=== Provided passage ===

Research into role obesity plays in workplace disability is among new projects funded at Cornell by Bronfenbrenner center

Does obesity play a role in employment disability? Can certain neighborhood designs influence residents' physical activity? Does level of education relate to whether people will start or quit smoking? Can daily telephone interviews capture how busy working parents cope with family meals?

These are questions now being addressed by researchers in the New York State College of Human Ecology at Cornell University with Innovative Research Program Awards from the Bronfenbrenner Life Course Center at Cornell. The awards, each up to $10,000, aim to help researchers pursue collaborative, multidisciplinary research on studies that affect quality of life and families. The goal also is to enhance the likelihood that researchers will obtain funding outside of Cornell for related projects.

To study the role of obesity in job disability, Richard Burkhauser and John Cawley, professors of policy analysis and management (PAM), will use the federally sponsored Panel Study of Income Dynamics database of more than 7,000 families.

"During the 1980s and 1990s, the number of U.S. working-age adults receiving income from the Social Security Disability Insurance program rose by 60 percent and the percentage of U.S. adults who were clinically obese doubled," notes Burkhauser. The researchers seek to determine whether obesity causes some employment disability and if so, how and whether the relationship between obesity and employment disability varies with age, gender and race or ethnicity.

To assess whether neighborhood design can influence residents' physical activity, Nancy Wells, assistant professor of design and environmental analysis, will follow a group of about 120 low-income, mostly black, families before and after they relocate to either a pedestrian-oriented neighborhood or to a car-oriented suburban community.

===

» **Problem 1**: Could you output the part of the Cornell research-awards article starting with "To study the" and going on through "than 7,000 families.", word for word?
» **Problem 2**: Can you pick up the article on the Cornell research awards after its last sentence and keep writing it?

=== Raw data ===

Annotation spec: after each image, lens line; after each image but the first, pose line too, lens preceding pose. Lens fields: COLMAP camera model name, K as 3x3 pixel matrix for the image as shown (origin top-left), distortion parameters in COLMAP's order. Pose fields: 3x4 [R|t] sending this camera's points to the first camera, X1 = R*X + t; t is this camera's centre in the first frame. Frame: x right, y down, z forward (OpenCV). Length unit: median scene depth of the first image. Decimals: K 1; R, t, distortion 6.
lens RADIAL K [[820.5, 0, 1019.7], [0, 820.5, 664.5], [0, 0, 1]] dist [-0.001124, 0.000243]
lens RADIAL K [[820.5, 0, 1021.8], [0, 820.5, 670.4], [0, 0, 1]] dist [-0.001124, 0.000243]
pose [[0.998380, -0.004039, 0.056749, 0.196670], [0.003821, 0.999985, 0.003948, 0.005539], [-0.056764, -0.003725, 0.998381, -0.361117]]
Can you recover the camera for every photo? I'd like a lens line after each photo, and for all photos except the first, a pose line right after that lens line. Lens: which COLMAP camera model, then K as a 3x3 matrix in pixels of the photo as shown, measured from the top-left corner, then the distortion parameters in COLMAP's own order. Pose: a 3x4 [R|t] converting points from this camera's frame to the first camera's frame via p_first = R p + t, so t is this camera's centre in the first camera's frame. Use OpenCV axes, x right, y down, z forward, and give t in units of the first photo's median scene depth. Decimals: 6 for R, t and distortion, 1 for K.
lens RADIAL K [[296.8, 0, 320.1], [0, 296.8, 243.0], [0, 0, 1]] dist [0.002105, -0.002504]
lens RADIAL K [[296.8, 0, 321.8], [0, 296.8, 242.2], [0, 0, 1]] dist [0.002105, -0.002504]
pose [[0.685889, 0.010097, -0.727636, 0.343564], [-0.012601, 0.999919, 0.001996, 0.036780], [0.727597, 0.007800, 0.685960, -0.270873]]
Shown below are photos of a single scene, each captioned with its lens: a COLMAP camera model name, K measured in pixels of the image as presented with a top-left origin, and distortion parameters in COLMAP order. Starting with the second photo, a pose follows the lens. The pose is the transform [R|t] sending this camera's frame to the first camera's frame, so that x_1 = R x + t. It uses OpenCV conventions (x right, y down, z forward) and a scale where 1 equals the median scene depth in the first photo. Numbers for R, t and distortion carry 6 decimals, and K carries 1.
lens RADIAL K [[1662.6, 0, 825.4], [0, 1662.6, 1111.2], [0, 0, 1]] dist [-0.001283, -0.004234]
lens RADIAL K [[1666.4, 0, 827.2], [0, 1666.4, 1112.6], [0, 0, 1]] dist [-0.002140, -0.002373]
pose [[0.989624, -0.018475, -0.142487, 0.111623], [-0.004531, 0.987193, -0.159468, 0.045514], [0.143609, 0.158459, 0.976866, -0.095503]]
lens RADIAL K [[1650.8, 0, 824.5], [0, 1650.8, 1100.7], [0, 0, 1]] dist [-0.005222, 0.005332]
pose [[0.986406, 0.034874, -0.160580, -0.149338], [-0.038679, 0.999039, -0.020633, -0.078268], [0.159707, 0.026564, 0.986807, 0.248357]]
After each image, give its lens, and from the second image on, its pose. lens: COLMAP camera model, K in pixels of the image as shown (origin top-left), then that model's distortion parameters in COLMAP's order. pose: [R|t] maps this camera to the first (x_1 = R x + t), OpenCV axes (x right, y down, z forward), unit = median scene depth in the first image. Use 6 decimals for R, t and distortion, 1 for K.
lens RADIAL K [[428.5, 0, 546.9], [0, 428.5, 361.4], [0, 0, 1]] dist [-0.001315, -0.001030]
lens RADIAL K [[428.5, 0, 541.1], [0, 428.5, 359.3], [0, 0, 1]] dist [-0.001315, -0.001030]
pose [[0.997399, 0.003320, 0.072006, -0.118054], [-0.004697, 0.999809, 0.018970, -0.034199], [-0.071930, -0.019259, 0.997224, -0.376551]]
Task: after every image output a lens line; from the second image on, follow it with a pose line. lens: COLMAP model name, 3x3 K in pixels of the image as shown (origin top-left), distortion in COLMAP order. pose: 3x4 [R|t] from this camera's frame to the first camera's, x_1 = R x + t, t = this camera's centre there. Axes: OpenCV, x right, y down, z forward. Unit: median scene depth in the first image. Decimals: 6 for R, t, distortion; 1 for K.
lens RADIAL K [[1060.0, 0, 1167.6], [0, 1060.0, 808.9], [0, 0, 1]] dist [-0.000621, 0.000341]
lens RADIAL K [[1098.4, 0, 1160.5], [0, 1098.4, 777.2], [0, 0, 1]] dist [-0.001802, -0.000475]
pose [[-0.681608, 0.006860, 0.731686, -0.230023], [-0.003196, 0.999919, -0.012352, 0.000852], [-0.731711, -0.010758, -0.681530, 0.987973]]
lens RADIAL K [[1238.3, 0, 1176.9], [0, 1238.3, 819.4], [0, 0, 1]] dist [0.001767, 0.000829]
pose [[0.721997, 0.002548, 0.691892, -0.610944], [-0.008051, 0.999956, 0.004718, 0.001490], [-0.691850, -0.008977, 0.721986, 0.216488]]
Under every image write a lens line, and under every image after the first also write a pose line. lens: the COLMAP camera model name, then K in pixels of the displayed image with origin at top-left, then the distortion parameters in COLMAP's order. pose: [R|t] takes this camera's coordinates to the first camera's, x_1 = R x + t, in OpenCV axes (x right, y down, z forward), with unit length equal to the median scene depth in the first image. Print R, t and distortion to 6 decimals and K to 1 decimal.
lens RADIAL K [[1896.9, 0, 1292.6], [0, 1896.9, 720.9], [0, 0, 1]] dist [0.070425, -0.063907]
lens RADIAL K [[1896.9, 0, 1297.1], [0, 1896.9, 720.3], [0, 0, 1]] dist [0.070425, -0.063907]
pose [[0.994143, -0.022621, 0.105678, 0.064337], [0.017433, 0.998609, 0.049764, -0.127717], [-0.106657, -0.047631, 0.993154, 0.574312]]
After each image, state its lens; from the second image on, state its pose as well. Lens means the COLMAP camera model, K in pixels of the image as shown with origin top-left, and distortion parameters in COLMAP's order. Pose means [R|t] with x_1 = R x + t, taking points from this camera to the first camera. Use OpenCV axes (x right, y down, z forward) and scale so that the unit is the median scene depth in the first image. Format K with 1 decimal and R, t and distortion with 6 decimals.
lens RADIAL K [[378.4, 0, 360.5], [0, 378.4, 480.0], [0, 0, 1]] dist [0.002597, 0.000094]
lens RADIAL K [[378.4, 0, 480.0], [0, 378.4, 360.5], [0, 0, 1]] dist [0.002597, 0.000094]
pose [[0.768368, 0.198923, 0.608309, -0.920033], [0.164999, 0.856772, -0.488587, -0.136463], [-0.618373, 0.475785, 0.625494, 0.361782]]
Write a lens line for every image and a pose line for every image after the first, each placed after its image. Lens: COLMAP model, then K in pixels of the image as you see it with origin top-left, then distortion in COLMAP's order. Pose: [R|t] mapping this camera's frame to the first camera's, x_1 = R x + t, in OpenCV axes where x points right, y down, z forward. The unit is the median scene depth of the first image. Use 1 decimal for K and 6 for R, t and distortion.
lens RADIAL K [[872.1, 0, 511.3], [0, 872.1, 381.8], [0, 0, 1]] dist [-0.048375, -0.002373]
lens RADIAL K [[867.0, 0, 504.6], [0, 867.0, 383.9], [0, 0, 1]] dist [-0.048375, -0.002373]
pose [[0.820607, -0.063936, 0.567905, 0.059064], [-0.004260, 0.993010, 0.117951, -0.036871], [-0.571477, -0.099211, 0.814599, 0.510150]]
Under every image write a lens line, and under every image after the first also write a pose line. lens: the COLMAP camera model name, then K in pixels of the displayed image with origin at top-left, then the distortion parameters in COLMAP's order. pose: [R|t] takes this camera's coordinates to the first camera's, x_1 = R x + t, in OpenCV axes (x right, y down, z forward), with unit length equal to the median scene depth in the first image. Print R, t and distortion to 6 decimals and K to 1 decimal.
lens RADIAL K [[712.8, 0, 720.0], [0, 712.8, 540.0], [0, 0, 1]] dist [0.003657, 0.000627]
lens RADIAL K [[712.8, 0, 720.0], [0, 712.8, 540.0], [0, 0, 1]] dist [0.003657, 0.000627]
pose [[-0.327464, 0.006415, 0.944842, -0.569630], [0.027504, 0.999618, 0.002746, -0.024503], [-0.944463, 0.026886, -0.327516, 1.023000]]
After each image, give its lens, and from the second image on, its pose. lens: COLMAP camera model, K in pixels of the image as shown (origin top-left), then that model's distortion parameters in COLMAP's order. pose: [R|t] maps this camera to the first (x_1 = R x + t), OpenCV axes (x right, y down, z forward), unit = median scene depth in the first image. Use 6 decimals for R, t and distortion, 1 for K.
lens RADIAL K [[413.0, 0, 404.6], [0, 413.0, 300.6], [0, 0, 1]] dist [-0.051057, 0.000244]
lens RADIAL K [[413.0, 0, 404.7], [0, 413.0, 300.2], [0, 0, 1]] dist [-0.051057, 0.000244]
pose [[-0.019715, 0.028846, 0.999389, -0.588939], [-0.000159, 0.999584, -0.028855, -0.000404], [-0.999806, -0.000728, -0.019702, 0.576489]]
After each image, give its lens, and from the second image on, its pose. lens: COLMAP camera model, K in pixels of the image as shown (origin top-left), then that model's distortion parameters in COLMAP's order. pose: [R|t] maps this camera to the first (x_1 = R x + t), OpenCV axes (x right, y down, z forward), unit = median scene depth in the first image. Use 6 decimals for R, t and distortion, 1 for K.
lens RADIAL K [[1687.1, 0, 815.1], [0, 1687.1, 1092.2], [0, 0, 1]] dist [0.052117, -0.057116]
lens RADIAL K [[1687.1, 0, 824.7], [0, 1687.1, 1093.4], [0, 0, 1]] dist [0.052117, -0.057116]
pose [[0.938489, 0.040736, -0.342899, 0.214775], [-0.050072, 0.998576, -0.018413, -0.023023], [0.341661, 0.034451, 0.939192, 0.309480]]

===

» **Expected output 1**:
To study the role of obesity in job disability, Richard Burkhauser and John Cawley, professors of policy analysis and management (PAM), will use the federally sponsored Panel Study of Income Dynamics database of more than 7,000 families.

» **Expected output 2**:
"Certain neighborhood features, such as sidewalks, more front porches and central community spaces, are being heralded as mechanisms to increase levels of physical activity," says Wells. "Despite such claims, however, there has been very little research to systematically assess the impact of neighborhood design on physical activity."Four PAM researchers – Rosemary Avery, Donald Kenkel, Dean Lillard and Alan Mathios -- are collaborating to assess whether levels of education play a role in consumers' decision to start or quit smoking. "For example, we seek to understand whether schooling helps consumers respond to new information about the health consequences of behaviors, such as smoking," says Avery.

The researchers also will look at how health information flows to consumers with different levels of schooling and how the information might influence the onset or cessation of smoking. This portion of the research will use an archive of print advertising that includes data from about 12,000 issues of more than two dozen magazine titles from 1985 to 2002.

Earlier this year, Cornell nutrition researchers reported on the ways that working parents, especially those with low-paying jobs and inflexible hours, struggle with feeding their families well. Building on this work, Carol Devine and Carole Bisogni, professors of nutritional sciences, and Elaine Wethington, professor of human development, will test the usefulness of daily telephone interviews as a way of learning how working parents cope with daily stressors at work and at home, and how these stressors spill over into family food choices. They seek to further study the relationship between work and family and the diets of low- and moderate-income parents.

"We seek to better understand the nutritional implications of societal trends in parents' work and family roles, and how working parents make food choices for their families despite demanding work and family roles," says Devine.

The Bronfenbrenner Life Course Center fosters collaborative research, outreach and educational efforts dedicated to understanding the forces and experiences that shape human development throughout all stages of the life course.